The Roaring Twenties, the stock market crash, the depression, World War II and the post-war baby boom dominate this 25-year period.
There are so many stories to tell!
Tragic fires begin and end this period, with the destruction of the Knox Oil Refinery in 1925, and Old Kenyon at Gambier, in 1949. The Memorial Building was opened in 1926, and the highway to Coshocton was completed by 1927. In 1929, The C. G. Cooper Co. merged with the Bessemer Gas Engine Co.of Grove City, Pa. to become The Cooper-Bessemer Co., just prior to the October stock market crash.
The depression hit the county hard, but the arrival of Shellmar, a packaging company previously based in Chicago, helped the local economy greatly. The Mount Vernon News emerged after absorbing the old Democratic Banner. The number of Knox County's many one-room schools declined as consolidations and new districts were formed. Dial telephone service came to Gambier in 1939, Fredericktown in 1941, Centerburg in 1948, but not to Mount Vernon until 1950.

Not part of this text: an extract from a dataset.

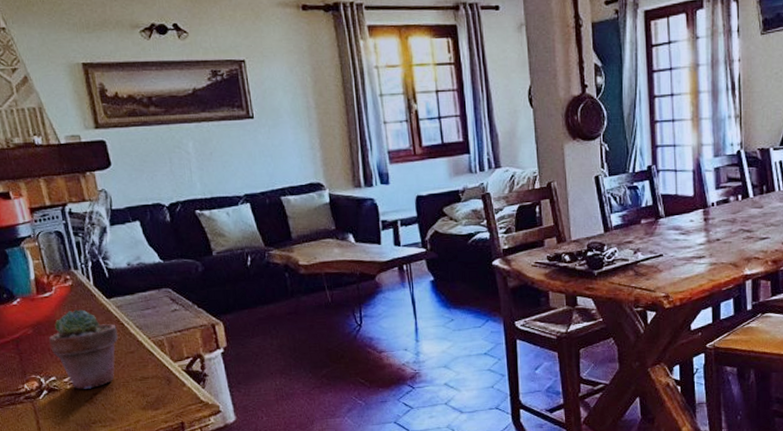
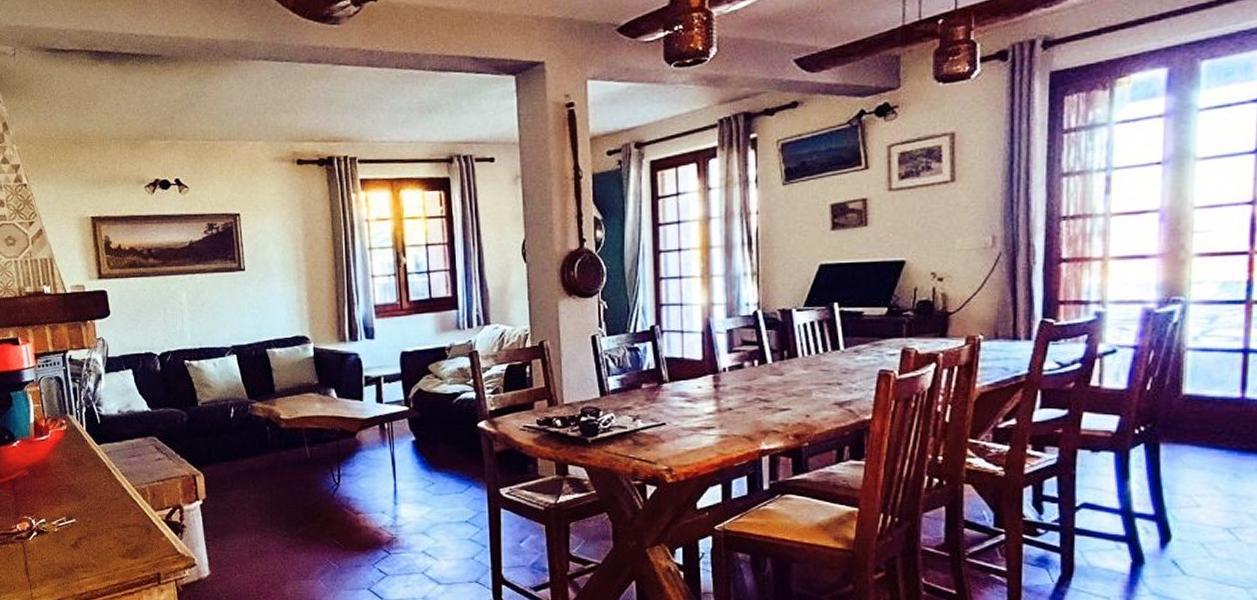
potted succulent: present [48,309,118,389] -> none [41,454,104,533]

More than 4,400 men and women would serve in World War II from Knox County, with 123 giving their lives.
Mount Vernon industries converted to wartime production with three being awarded the coveted "Army-Navy 'E' Flag (for "excellence in production"), which was presented with a major military ceremony.
The U. S. Navy received diesel engines from Cooper-Bessemer and military landing craft from the Mount Vernon Bridge Company, while Shellmar provided special packaging for army food products in the war effort.
Peacetime brought about the beginning of the "baby boom," but by mid-century, we also faced the beginnings of new military action in a place called Korea.